A ce sujet il est primordial et juste de préciser que les promoteurs de l’initiative de l’ANDCM nient toute relation avec la constitution du CNJA. L’ANDCM est le résultat d’une part, de la coordination des initiatives locales de dénonciation des difficultés d’insertion professionnelle des diplômés qui ont surgi depuis le milieu des années 1980 et, d’autre part, de la revendication que les autorités publiques assument leurs responsabilités. C’est l’article 13 de la Constitution marocaine qui fonde la revendication de l’ANDCM : la reconnaissance par l’État de ses obligations en matière d’emploi, et partant, du recrutement des adhérents.

    Or, le CNJA, cet organisme, tel qu’il était annoncé officiellement, allait permettre la création d’une centaine de millier de postes annuellement. Et tel qu’il a travaillé, allait faire des recensements et des constats face auxquels il devait annoncer divers programmes d’insertion ou d’auto-insertion. Mais tel qu’a été la réalité, c’est la loi du « souk » qui a prévalu encore une fois.

    Et pour une fois, les dirigeants ont été pris de court par ces jeunes bien avisés, en adéquation avec leur environnement dans son contexte historique et ayant bien compris que c’est d' « une lutte de classe » qu’il s’agit.

    C’est ainsi que le Maroc connaîtra inévitablement, malgré les embûches et l’oppression, la création d’une association unique dans son genre par la nature de sa revendication se rapportant au « droit au travail » autrement au pain digne et donc à la survie. En plus de sa qualité organisationnelle et son indépendance totale de tout intervenant politique ou syndical. Et ce, en l’absence de toute subvention aucune ou de locaux propres à elle pour ses activités internes. Elle a encadré des milliers de chômeurs, de jeunes, d’hommes et de femmes vieillis par le temps et l’espoir, de couples mêmes avec enfants et des désespérés au bord de la déroute.

————

◆ **CONSIGNE**
Mets à jour le texte sur l'ANDCM en le reprenant à partir de « C’est ainsi que » et jusqu'à « de la déroute. », avec « organisation » à la place de « association ». Le matériel présenté ensuite est indépendant du texte sur l'ANDCM.

◆ **LES DONNÉES**

————

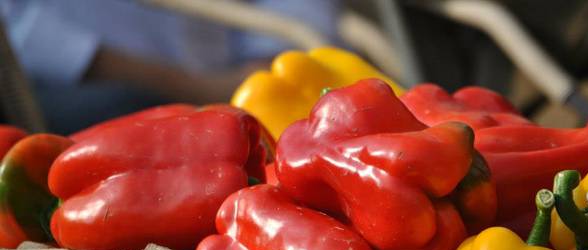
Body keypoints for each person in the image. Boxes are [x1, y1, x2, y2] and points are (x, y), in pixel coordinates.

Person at [0, 0, 342, 133]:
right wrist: (193, 88)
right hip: (66, 90)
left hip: (234, 88)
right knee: (125, 103)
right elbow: (20, 28)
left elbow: (297, 20)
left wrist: (271, 68)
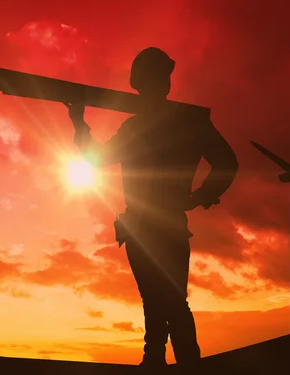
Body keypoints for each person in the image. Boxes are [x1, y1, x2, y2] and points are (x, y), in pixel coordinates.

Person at [64, 47, 239, 371]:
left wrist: (79, 124)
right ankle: (162, 361)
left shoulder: (138, 128)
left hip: (148, 225)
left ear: (140, 84)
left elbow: (96, 158)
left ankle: (163, 362)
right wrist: (203, 195)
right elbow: (227, 163)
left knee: (166, 302)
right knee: (168, 302)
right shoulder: (191, 123)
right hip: (164, 222)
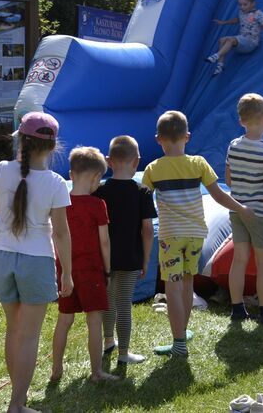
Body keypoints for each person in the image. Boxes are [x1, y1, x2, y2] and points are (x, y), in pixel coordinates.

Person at [141, 110, 255, 357]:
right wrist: (241, 207)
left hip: (170, 235)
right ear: (188, 136)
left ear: (158, 139)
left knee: (172, 285)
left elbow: (141, 199)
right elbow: (219, 194)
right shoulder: (198, 164)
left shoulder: (153, 169)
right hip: (195, 234)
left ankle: (179, 340)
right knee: (188, 281)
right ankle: (182, 331)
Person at [0, 112, 73, 413]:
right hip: (36, 260)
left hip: (1, 255)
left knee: (14, 330)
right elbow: (61, 233)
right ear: (53, 147)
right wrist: (68, 275)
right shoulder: (56, 183)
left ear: (21, 142)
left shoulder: (2, 169)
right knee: (28, 336)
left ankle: (17, 399)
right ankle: (17, 405)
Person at [49, 147, 118, 384]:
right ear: (97, 177)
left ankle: (56, 369)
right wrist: (107, 270)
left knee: (64, 320)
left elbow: (55, 235)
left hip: (65, 270)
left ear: (71, 173)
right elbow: (105, 242)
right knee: (94, 320)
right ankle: (97, 372)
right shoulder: (98, 205)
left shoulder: (59, 204)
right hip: (91, 270)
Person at [94, 135, 156, 366]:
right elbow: (147, 230)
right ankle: (123, 353)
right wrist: (146, 258)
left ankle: (108, 341)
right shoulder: (143, 192)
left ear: (109, 160)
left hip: (104, 257)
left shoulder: (99, 191)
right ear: (137, 160)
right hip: (131, 256)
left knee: (108, 301)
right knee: (124, 304)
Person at [226, 94, 263, 323]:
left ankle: (237, 308)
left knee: (239, 259)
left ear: (241, 121)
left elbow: (229, 180)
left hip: (237, 210)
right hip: (260, 214)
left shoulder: (233, 146)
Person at [205, 0, 263, 77]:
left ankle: (216, 56)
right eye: (240, 5)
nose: (242, 7)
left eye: (245, 4)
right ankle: (220, 65)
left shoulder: (259, 14)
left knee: (230, 40)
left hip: (251, 42)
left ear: (253, 3)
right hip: (242, 40)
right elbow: (237, 20)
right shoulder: (242, 12)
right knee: (222, 40)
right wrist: (224, 22)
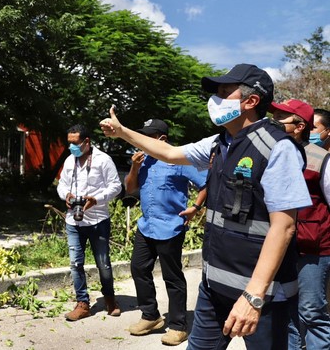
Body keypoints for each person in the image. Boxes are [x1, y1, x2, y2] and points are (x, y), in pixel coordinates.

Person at [100, 63, 312, 349]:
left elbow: (284, 227)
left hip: (263, 296)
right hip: (214, 287)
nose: (215, 100)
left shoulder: (278, 147)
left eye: (225, 92)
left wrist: (253, 297)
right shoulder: (219, 142)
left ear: (250, 101)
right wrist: (122, 131)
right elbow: (170, 152)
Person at [125, 118, 207, 346]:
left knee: (172, 276)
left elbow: (206, 184)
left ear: (161, 139)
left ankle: (179, 326)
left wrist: (195, 208)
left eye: (148, 136)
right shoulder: (144, 161)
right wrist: (134, 167)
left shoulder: (178, 159)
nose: (143, 140)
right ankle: (150, 316)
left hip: (171, 226)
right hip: (147, 225)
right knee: (138, 268)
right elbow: (130, 189)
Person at [270, 99, 330, 350]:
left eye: (279, 120)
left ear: (298, 126)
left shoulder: (320, 158)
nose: (273, 124)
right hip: (280, 246)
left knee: (311, 311)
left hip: (312, 247)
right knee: (286, 311)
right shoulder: (271, 152)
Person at [56, 124, 122, 321]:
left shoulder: (103, 160)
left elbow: (116, 186)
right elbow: (61, 185)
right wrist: (65, 195)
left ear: (86, 142)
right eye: (69, 143)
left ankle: (109, 299)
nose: (71, 147)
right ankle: (82, 303)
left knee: (103, 264)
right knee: (76, 263)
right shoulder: (69, 161)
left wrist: (97, 199)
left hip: (98, 220)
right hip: (73, 221)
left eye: (75, 143)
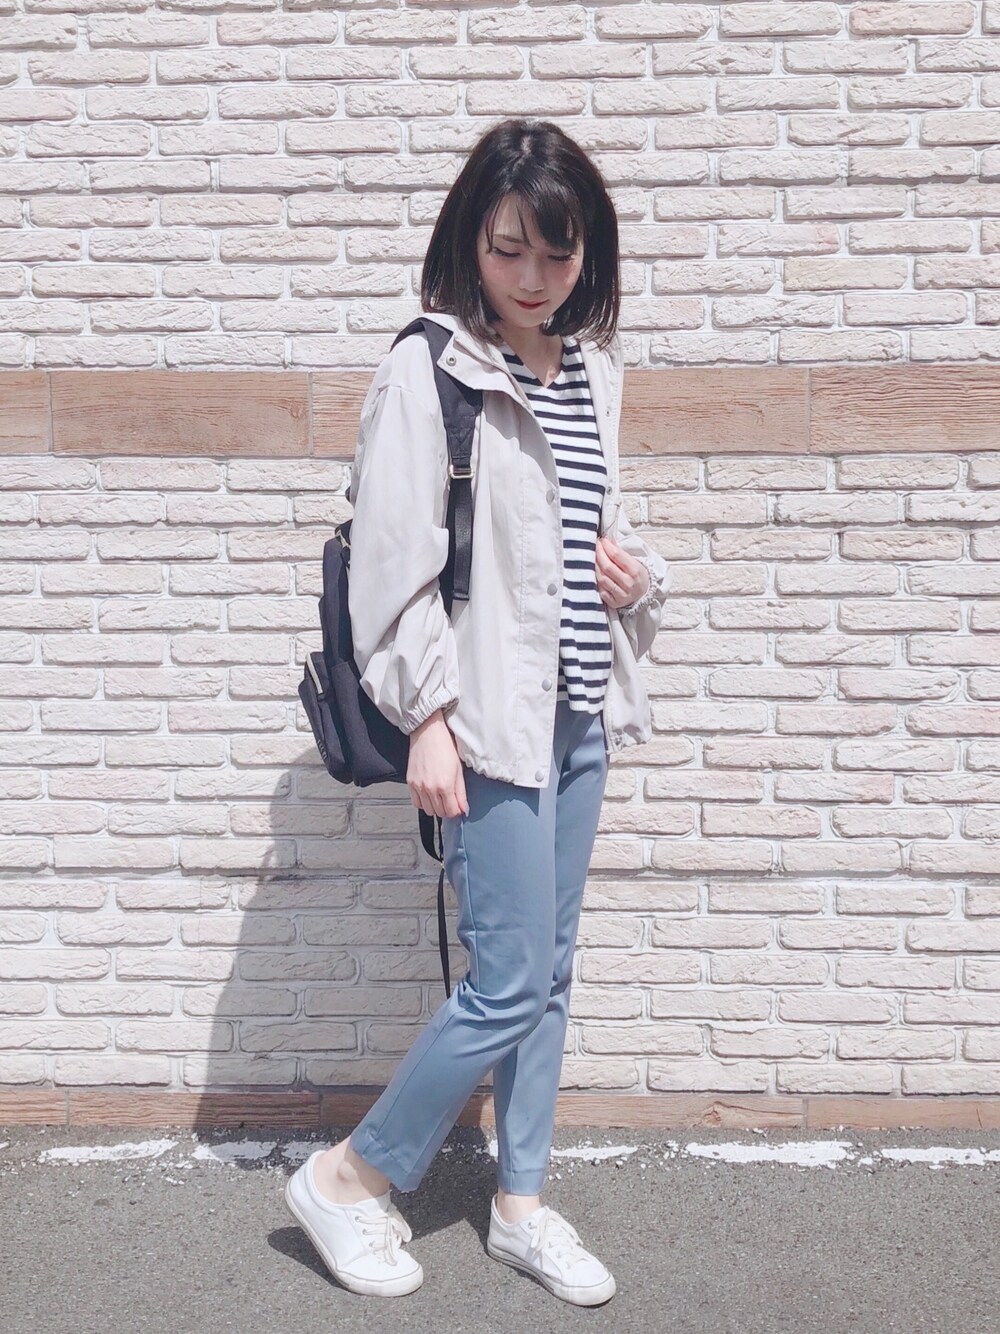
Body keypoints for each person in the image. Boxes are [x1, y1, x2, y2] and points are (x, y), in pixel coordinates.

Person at [284, 117, 669, 1305]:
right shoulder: (429, 370)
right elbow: (393, 569)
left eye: (558, 253)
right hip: (487, 717)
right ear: (471, 240)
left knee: (548, 971)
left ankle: (522, 1203)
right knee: (505, 976)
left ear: (587, 254)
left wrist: (639, 582)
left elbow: (586, 537)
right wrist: (428, 718)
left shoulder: (592, 373)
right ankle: (347, 1175)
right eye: (509, 250)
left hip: (577, 710)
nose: (533, 277)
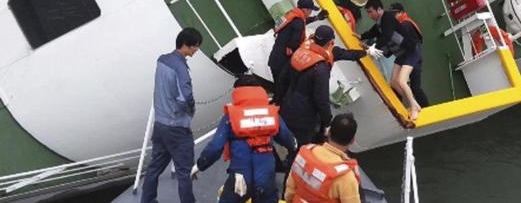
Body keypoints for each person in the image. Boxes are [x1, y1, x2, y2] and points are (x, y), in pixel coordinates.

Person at [191, 75, 297, 203]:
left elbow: (215, 147)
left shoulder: (231, 117)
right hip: (266, 176)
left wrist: (200, 165)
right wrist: (294, 145)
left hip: (240, 177)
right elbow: (287, 139)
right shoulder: (271, 114)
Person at [279, 26, 376, 146]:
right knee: (302, 144)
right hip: (305, 113)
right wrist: (328, 123)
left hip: (288, 101)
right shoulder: (321, 68)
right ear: (330, 42)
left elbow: (283, 78)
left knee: (287, 136)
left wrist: (279, 100)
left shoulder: (301, 50)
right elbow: (321, 100)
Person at [141, 28, 202, 203]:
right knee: (184, 171)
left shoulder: (162, 60)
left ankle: (147, 200)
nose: (197, 50)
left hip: (160, 124)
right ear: (186, 45)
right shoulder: (180, 67)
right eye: (196, 46)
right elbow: (186, 97)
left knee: (155, 167)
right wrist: (191, 109)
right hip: (177, 127)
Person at [360, 0, 426, 121]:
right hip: (401, 56)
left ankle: (414, 107)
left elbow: (387, 36)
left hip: (411, 53)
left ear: (379, 10)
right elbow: (373, 32)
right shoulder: (380, 23)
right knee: (394, 83)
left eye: (370, 12)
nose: (369, 15)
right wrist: (360, 37)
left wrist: (374, 48)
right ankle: (412, 103)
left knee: (402, 81)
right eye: (368, 13)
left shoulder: (388, 18)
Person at [285, 113, 361, 203]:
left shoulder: (304, 152)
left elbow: (290, 188)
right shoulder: (346, 177)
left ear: (328, 132)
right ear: (352, 140)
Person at [269, 0, 327, 101]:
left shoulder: (291, 15)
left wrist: (317, 18)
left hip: (274, 58)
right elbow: (294, 43)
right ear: (305, 10)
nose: (310, 13)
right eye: (310, 11)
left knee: (278, 86)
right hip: (282, 63)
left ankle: (275, 100)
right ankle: (277, 103)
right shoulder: (298, 22)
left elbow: (301, 22)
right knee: (283, 88)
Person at [389, 3, 429, 109]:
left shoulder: (405, 24)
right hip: (407, 55)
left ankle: (426, 108)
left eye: (394, 14)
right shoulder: (405, 23)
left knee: (414, 86)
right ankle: (406, 103)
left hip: (413, 56)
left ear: (401, 12)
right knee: (397, 83)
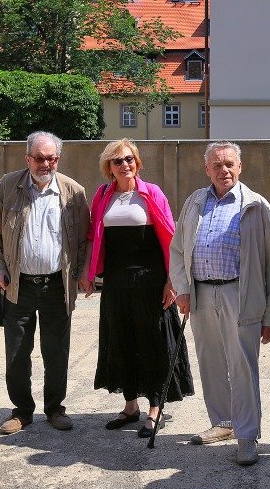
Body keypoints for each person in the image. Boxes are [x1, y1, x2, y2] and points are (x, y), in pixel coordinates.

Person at [170, 141, 270, 466]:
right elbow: (178, 249)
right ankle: (223, 423)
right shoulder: (195, 202)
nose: (224, 170)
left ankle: (247, 436)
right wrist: (182, 288)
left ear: (240, 166)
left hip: (240, 295)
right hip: (201, 294)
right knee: (210, 362)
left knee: (243, 366)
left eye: (230, 164)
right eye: (217, 165)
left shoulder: (256, 206)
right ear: (207, 169)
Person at [81, 138, 193, 439]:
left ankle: (155, 407)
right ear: (109, 167)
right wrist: (88, 273)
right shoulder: (103, 195)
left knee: (152, 341)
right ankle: (130, 406)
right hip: (116, 280)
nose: (125, 165)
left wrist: (172, 280)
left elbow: (172, 238)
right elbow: (94, 236)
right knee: (122, 339)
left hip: (151, 278)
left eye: (130, 159)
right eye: (118, 161)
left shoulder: (151, 193)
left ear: (137, 162)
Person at [0, 131, 89, 435]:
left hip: (57, 286)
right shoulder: (8, 186)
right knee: (16, 352)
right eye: (39, 158)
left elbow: (84, 240)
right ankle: (22, 411)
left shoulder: (73, 192)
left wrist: (80, 273)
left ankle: (55, 408)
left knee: (56, 351)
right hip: (19, 284)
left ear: (58, 158)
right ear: (27, 158)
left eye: (51, 158)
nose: (46, 163)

————

◆ **RÉPONSE FINALE**
C’est ainsi que le Maroc connaîtra inévitablement, malgré les embûches et l’oppression, la création d’une organisation unique dans son genre par la nature de sa revendication se rapportant au « droit au travail » autrement au pain digne et donc à la survie. En plus de sa qualité organisationnelle et son indépendance totale de tout intervenant politique ou syndical. Et ce, en l’absence de toute subvention aucune ou de locaux propres à elle pour ses activités internes. Elle a encadré des milliers de chômeurs, de jeunes, d’hommes et de femmes vieillis par le temps et l’espoir, de couples mêmes avec enfants et des désespérés au bord de la déroute.